Seven Area Justice Courts to Receive Grant Funding

March 7, 2008

Assemblyman Robert C. Oaks (R,C – Macedon) has been advised by the state’s Chief Administrative Judge, Ann Pfau, that seven justice courts in Wayne County have been awarded grants under the state’s Justice Court Assistance Program. Justice courts in the towns of Huron, Macedon, Ontario, Sodus, Walworth, Williamson and Wolcott will be receiving between $600 and $26,000 each to undertake renovations and purchase equipment to improve their operations and make their facilities more secure.

In announcing these grants, Judge Pfau said, “Town and village courts play a critical role in the justice system of our state. It is vital that these courts, whose jurisdiction includes non-felony criminal prosecutions, motor vehicle cases, small civil claims and landlord-tenant disputes, be well-equipped and secure. I am, therefore, pleased to announce Justice Court Assistance Program grants totaling $5 million statewide, to help ensure that these courts, which date back to the 17th and 18th centuries, are prepared to meet the challenges of the 21st Century.”

Assemblyman Oaks said, “I am pleased to be announcing the Wayne County recipients of the Justice Court Assistance Program grants with Judge Pfau. These grants will help the courts serve the people of their communities and further the administration of justice.”

“A few months ago, I had the opportunity to testify before the Special Commission on the Future of the New York State Courts that was reviewing the role of the justice courts in New York State. In that testimony, I made clear my strong support for the local justice court system,” said Assemblyman Oaks.

New York’s nearly 1,300 Justice Courts are funded by the towns and villages they serve. They provide a significant source of local and state revenue, and their ability to process cases and information promptly is essential to maintaining a statewide comprehensive criminal history database, as well as the operation of programs that protect domestic violence victims and keep drunk drivers off the road.
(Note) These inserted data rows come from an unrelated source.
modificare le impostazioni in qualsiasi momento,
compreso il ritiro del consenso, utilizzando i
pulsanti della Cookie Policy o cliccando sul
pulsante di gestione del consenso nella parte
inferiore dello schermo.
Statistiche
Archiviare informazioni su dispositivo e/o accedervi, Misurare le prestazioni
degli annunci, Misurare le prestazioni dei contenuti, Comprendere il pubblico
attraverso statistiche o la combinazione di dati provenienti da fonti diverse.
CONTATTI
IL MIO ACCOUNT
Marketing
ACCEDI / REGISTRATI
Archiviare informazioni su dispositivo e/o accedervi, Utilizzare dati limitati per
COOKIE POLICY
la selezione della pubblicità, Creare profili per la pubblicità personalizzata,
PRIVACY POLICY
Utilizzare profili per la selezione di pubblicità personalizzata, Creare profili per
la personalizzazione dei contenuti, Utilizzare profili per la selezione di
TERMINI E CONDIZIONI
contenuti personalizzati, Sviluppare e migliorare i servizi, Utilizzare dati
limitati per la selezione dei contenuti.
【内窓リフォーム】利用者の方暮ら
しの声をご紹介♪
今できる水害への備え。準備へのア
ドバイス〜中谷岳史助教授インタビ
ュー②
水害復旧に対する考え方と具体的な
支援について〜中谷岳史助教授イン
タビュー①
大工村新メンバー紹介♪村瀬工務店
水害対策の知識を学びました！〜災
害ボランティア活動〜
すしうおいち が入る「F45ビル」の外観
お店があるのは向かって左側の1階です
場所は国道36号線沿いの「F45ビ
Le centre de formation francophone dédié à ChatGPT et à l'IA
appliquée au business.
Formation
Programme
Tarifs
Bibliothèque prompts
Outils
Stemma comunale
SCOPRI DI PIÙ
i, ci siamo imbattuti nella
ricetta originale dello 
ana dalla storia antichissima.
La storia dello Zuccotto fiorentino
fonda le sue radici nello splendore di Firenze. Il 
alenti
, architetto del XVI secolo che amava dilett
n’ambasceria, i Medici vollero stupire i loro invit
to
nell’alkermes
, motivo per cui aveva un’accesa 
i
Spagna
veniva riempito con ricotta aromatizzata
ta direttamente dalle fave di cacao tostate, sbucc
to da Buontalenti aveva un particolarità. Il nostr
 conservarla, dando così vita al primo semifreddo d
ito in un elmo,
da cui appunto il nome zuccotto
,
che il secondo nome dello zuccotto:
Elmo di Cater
Despite their critical function, these courts often have limited resources – reflecting the budgetary limitations of the towns and villages that support them. Recognizing this, the state Legislature, in 1999, established the Justice Court Assistance Program to provide supplementary state assistance in the form of grants to the town and village justice courts. These grants, awarded by the Chief Administrative Judge of the state court system, make it possible for justice courts to acquire essential equipment, enhance security, and maintain a dignified and appropriate appearance.